Dataset excerpt:
+ + + + +

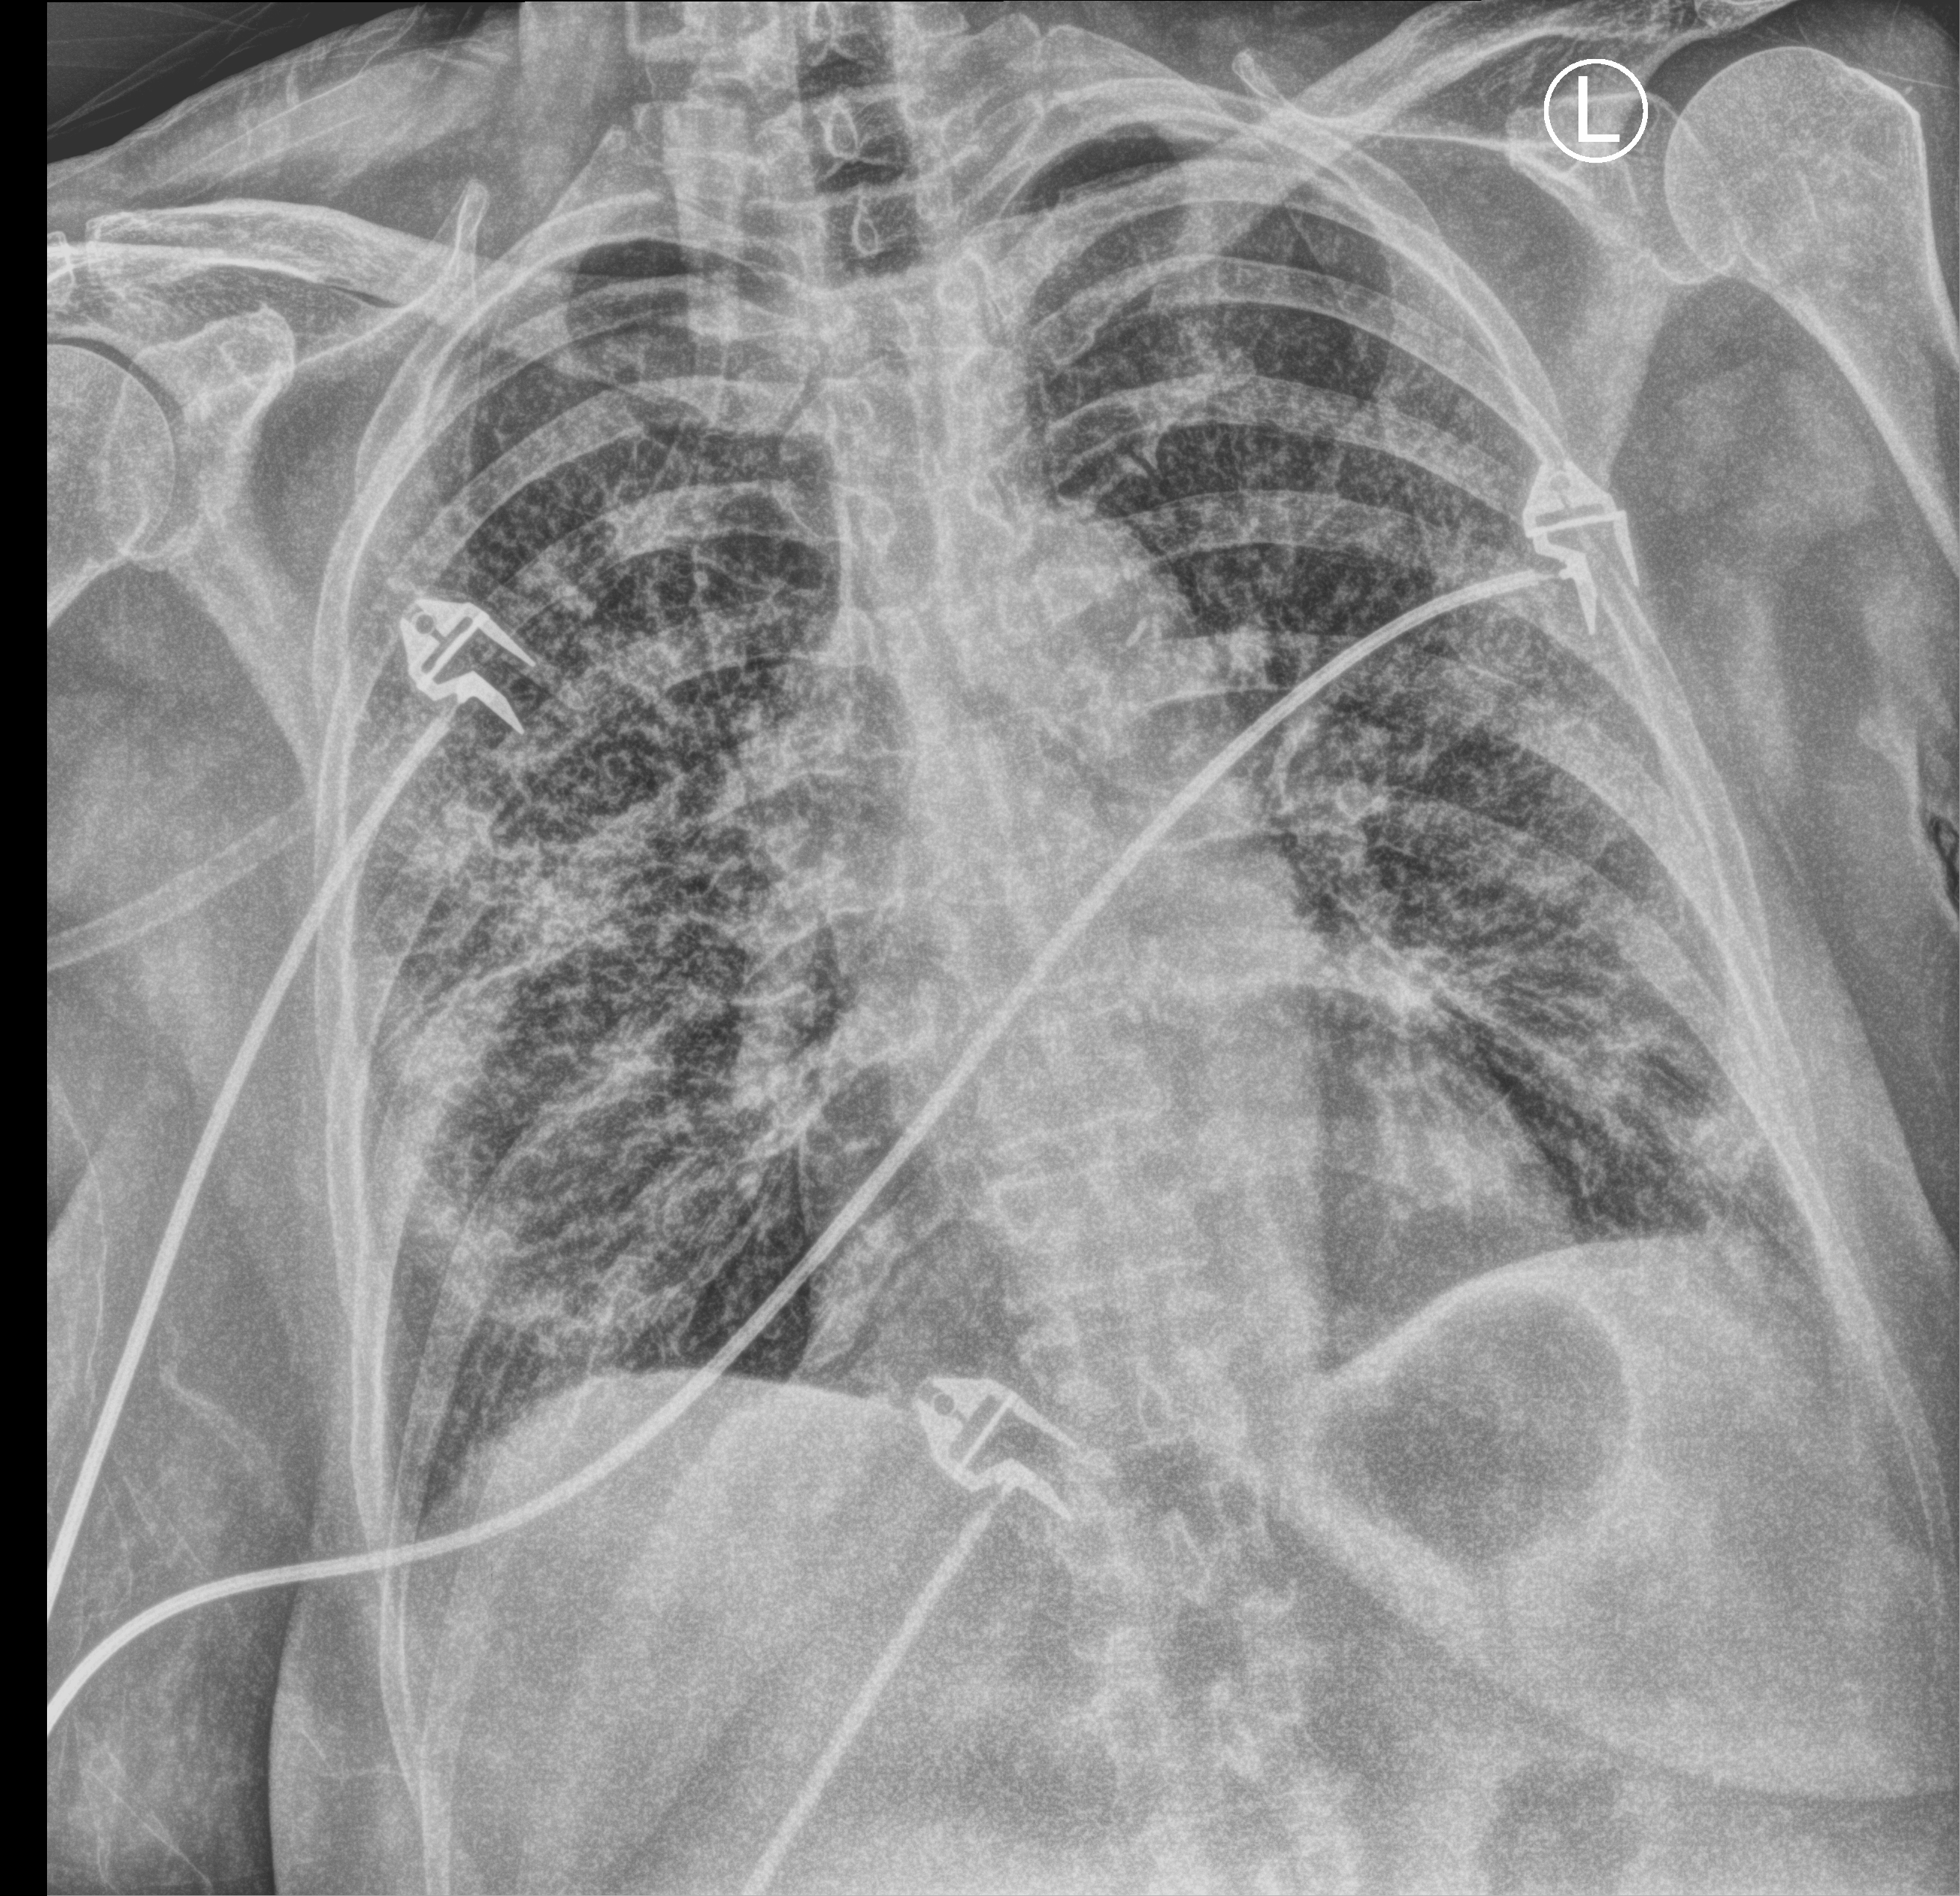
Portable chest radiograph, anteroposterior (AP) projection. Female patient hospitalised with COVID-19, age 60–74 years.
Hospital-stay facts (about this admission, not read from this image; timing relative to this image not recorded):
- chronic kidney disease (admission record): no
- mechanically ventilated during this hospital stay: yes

+ + + + +

Problem details:
Reproduce each line above that contains "this".

Exercise result:
Hospital-stay facts (about this admission, not read from this image; timing relative to this image not recorded):
- mechanically ventilated during this hospital stay: yes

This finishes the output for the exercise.